The Group writes off a financial asset when there is information indicating that the debtor is in severe financial difficulty and there is no realistic prospect of recovery, e.g. when the debtor has been placed under liquidation or has entered into bankruptcy proceedings. Financial assets written off may still be subject to enforcement activities under the Group’s recovery procedures, taking into account legal advice where appropriate. Any recoveries made are recognised in profit or loss.


47




Notes to Consolidated Financial Statements (continued)
for the year ended 31 December 2021

1.    Basis of preparation and statement of accounting policies (continued)

Accounts receivable factoring
Where the Company enters into an agreement to sell certain portfolios of its accounts receivable balances, the sale is accounted for in accordance with IFRS 9. Agreements which result in true sales of the transferred receivables, as defined in IFRS 9, which occur when receivables are transferred without recourse to ICON, are excluded from amounts reported in the Consolidated Balance Sheet. Cash proceeds received from such sales are included in operating cash flows. The associated finance costs are presented as interest expense.

(c)    Current asset investments and non-current financial assets

The Group classifies its financial assets in the following measurement categories:
those to be measured subsequently at fair value through OCI; and
those to be measured subsequently at fair value through profit or loss.

The classification depends on the entity's business model for managing financial assets and the contractual terms of the cash flows.

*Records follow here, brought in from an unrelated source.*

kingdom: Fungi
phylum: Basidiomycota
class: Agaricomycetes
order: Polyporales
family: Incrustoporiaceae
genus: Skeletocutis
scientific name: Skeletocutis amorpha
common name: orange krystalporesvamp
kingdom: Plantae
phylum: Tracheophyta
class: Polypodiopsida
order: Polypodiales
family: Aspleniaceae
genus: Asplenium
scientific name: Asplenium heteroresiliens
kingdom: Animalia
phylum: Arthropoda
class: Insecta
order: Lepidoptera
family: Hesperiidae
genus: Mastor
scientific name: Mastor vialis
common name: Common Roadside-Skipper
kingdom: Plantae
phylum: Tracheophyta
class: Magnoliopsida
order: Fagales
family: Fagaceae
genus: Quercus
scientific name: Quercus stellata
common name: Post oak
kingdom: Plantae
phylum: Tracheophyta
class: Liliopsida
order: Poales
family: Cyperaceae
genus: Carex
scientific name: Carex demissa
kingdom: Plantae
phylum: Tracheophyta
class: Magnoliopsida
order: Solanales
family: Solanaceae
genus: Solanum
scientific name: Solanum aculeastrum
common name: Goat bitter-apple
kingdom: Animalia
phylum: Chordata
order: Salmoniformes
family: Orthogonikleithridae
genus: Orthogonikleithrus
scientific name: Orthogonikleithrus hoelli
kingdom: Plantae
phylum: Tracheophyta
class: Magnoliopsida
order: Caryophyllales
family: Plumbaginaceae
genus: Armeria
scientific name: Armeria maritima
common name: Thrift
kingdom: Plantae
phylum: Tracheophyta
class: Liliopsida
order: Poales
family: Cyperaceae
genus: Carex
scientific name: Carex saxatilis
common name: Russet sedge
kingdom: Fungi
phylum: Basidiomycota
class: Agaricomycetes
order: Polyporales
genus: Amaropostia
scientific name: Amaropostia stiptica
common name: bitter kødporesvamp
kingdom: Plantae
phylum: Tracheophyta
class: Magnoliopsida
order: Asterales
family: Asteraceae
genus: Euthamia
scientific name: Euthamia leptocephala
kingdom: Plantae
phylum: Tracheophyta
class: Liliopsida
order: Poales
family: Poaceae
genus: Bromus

At initial recognition, the Group measures a financial asset at its fair value plus, in the case of a financial asset not at fair value through profit or loss (FVPL), transaction costs that are directly attributable to the acquisition of the financial asset. Transaction costs of financial assets carried at FVPL are expensed in profit or loss.

For assets measured at fair value, gains and losses will either be recorded in profit or loss or OCI. For investments in equity instruments that are not held for trading, this will depend on whether the Group has made an irrevocable election at the time of initial recognition to account for the equity investment at fair value through other comprehensive income (FVOCI).

The Group reclassifies debt investments when and only when its business model for managing those assets changes.

Purchases or sales of financial assets are recognised on trade date, the date the Group commits to purchase or sell the asset. Financial assets are de-recognised when the rights to receive cash flows from the financial assets have expired or have been transferred and the group has transferred substantially all the risks and rewards of ownership.

Subsequent measurement of debt instruments depends on the Group's business model for managing the asset and the cash flow characteristics of the asset.

There are three measurement categories into which the Group classifies its financial instruments:

Amortised cost: Assets that are held for collection of contractual cash flows where those cash flows represent solely payments of principal and interest are measured at amortised cost. Interest income from these financial assets is included in finance income using the effective interest rate method. Any gain or loss arising on derecognition is recognised directly in profit or loss and presented in other gains/(losses) together with foreign exchange gains and losses.